## PROBLEM TO SOLVE
These entries must be printed again exactly as they are.

## MATERIAL SUPPLIED

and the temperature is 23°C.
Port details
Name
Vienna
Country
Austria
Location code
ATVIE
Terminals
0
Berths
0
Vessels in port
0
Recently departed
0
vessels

## REPLY TO THE EXERCISE
and the temperature is 23°C.
Port details
Name
Vienna
Country
Austria
Location code
ATVIE
Terminals
0
Berths
0
Vessels in port
0
Recently departed
0
vessels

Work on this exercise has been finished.